◆ Problem description: Rewrite the listing below with "photo" replaced by "image" and everything else unchanged, omitting the pictures.

======== Given data ========

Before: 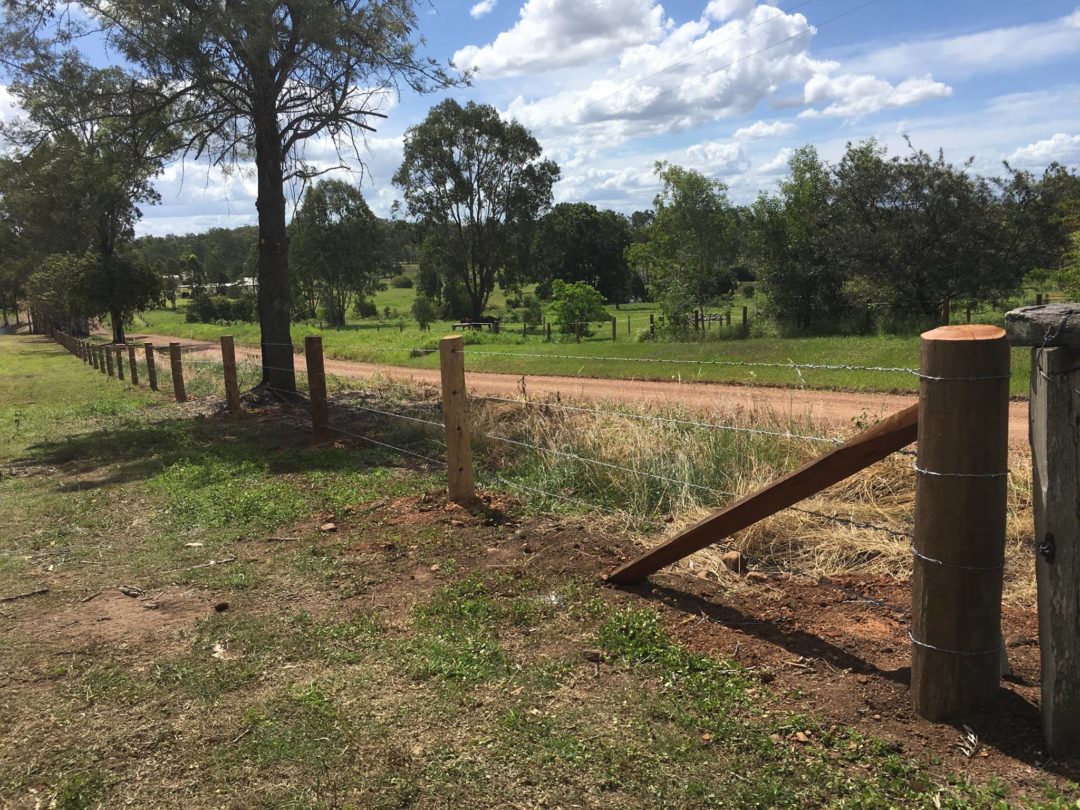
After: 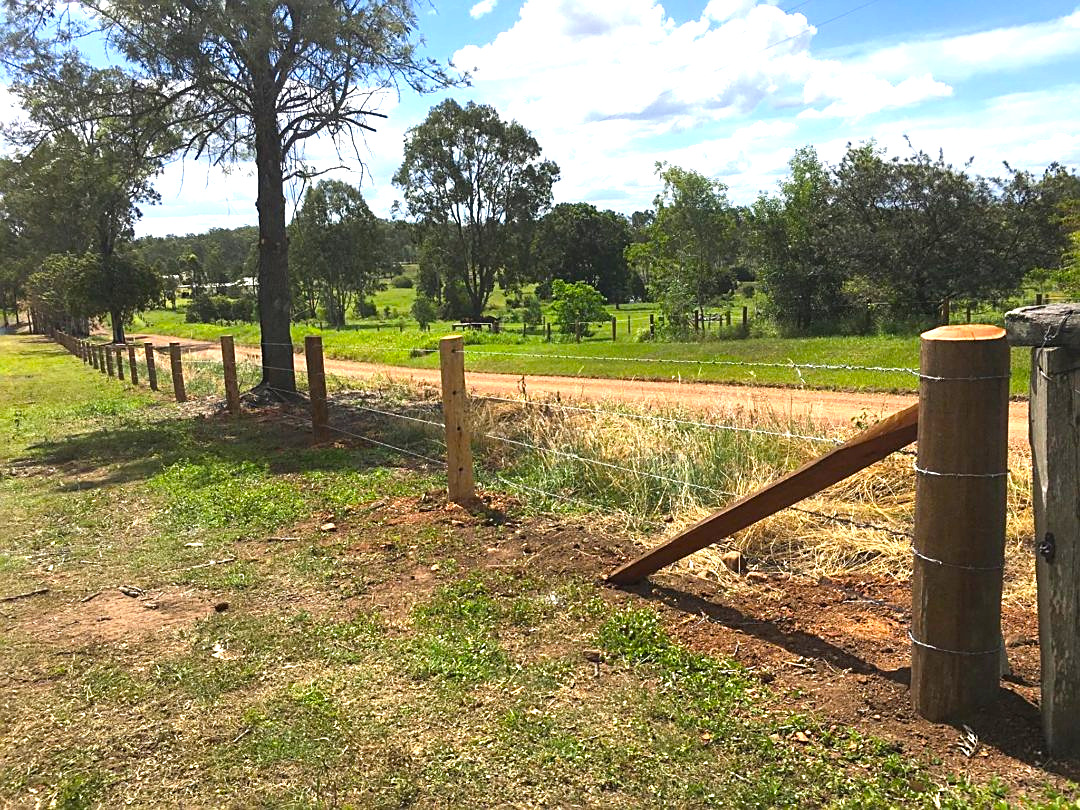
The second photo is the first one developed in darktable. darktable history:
exposure: black level correction 0, exposure 0.9 EV, compensate highlight preservation false
white balance: emerald 1
sharpen: on, module defaults
color balance rgb: perceptual saturation grading › global saturation 30%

========

◆ Written answer:
Before: 
After: 
The second image is the first one developed in darktable. darktable history:
exposure: black level correction 0, exposure 0.9 EV, compensate highlight preservation false
white balance: emerald 1
sharpen: on, module defaults
color balance rgb: perceptual saturation grading › global saturation 30%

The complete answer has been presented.